What is an ultrasound scan?
Ultrasound scanning is a painless, non-invasive procedure that uses high frequency sound waves (inaudible to humans) to produce images of structures within the body. When sound waves are directed into the body, some are absorbed by body tissues and others bounce back. The sound waves that bounce back are measured by the ultrasound machine and are transformed into an image on a screen. The images can be recorded as part of your records, and your veterinarian can show you the images when discussing the results with you. Extensive training is required in order to correctly use this equipment and interpret these images. Dr Michelle Starr has completed some further education in ultrasonography, so if appropriate your pet's ultrasound will be scheduled with her.

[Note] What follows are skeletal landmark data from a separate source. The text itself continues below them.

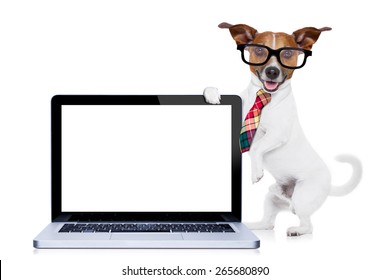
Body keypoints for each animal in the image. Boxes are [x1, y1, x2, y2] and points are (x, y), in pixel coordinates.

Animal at [204, 22, 362, 236]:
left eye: (287, 53)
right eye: (259, 50)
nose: (272, 71)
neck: (264, 97)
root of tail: (329, 185)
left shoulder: (277, 134)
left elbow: (256, 147)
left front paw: (256, 172)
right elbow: (213, 89)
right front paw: (212, 95)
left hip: (303, 196)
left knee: (308, 225)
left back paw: (297, 230)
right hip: (271, 199)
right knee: (268, 223)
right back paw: (254, 223)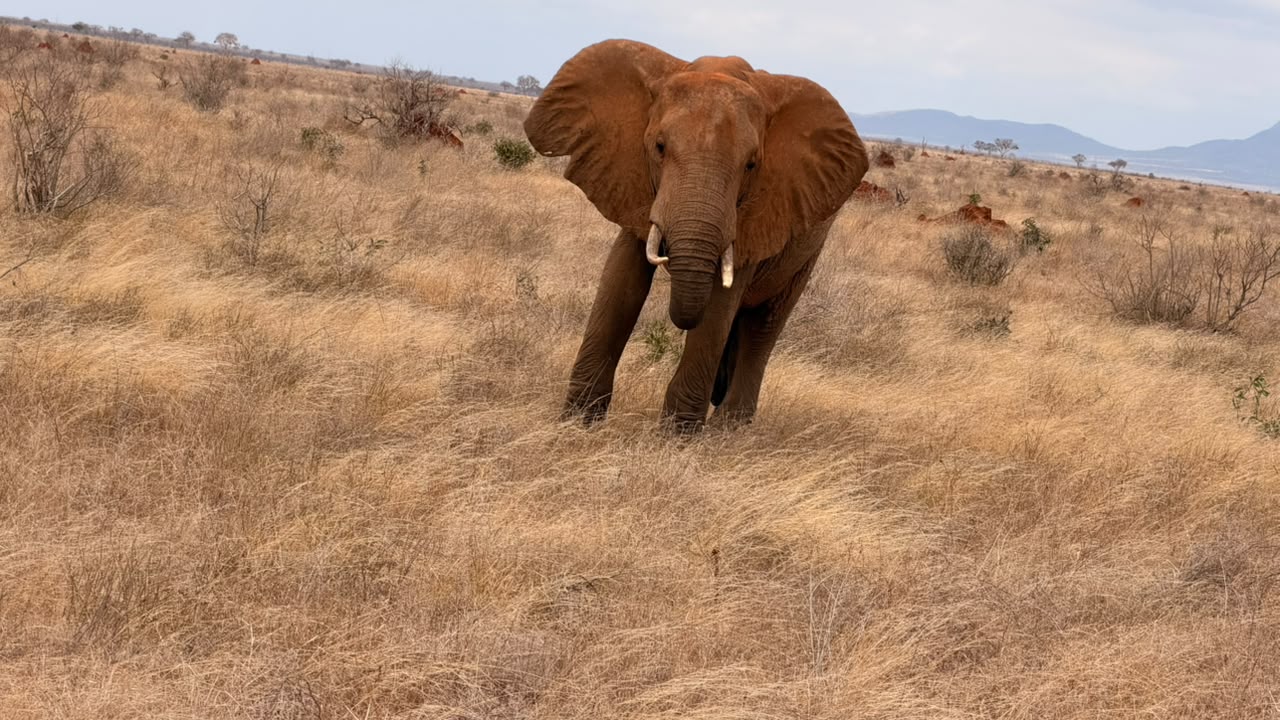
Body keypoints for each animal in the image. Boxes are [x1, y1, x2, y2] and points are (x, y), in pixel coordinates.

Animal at [524, 39, 869, 432]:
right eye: (659, 147)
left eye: (751, 164)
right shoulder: (630, 178)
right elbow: (621, 282)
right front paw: (577, 424)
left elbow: (719, 306)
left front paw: (677, 437)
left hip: (808, 248)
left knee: (763, 325)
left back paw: (730, 430)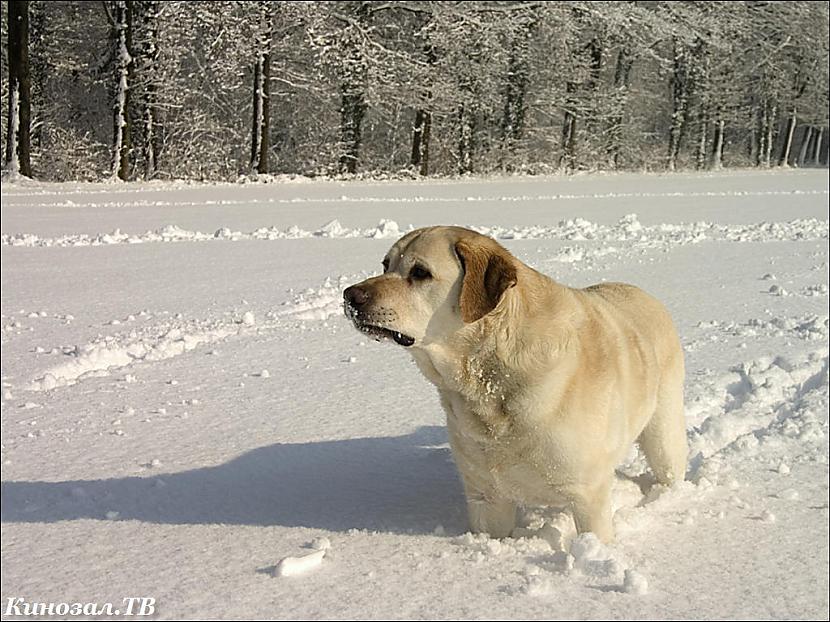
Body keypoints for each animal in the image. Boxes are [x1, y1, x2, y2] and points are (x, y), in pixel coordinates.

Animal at [344, 225, 688, 540]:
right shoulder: (485, 497)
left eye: (419, 272)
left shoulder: (587, 495)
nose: (350, 295)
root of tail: (644, 293)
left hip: (664, 437)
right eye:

Ultrasound scans are most useful for looking at soft or fluid-filled organs; like the liver, kidney, bladder and heart. Ultrasound can also be used to examine the reproductive tract for uterine infections or prostate disease. It is less effective for examining bones or air-filled organs, like the lungs.
What happens to my pet when it is booked in for an ultrasound scan?
Most patients are admitted into hospital for the day to have an ultrasound scan done, unless it is an emergency when your veterinarian will do it immediately. You will be asked to bring your pet in unfed on the morning of admission, as they may need to be sedated to keep still for the best scan possible.
The area to be scanned will be shaved, so your pet may look different when they come home. No pain is felt during an ultrasound exam, however discomfort from pressure may be experienced. Full scans can take an hour or more, depending on what needs to be examined. Sedatives may be necessary for those animals that won’t stay still or are uncomfortable. During the scan a water-soluble gel is applied over the clipped area to be examined and a transducer (probe) is placed on the skin.
Once the scan has been finished and the images assessed, you will be called to book an appointment for your veterinarian to show you the images and to discuss the diagnosis and treatment plan for your pet.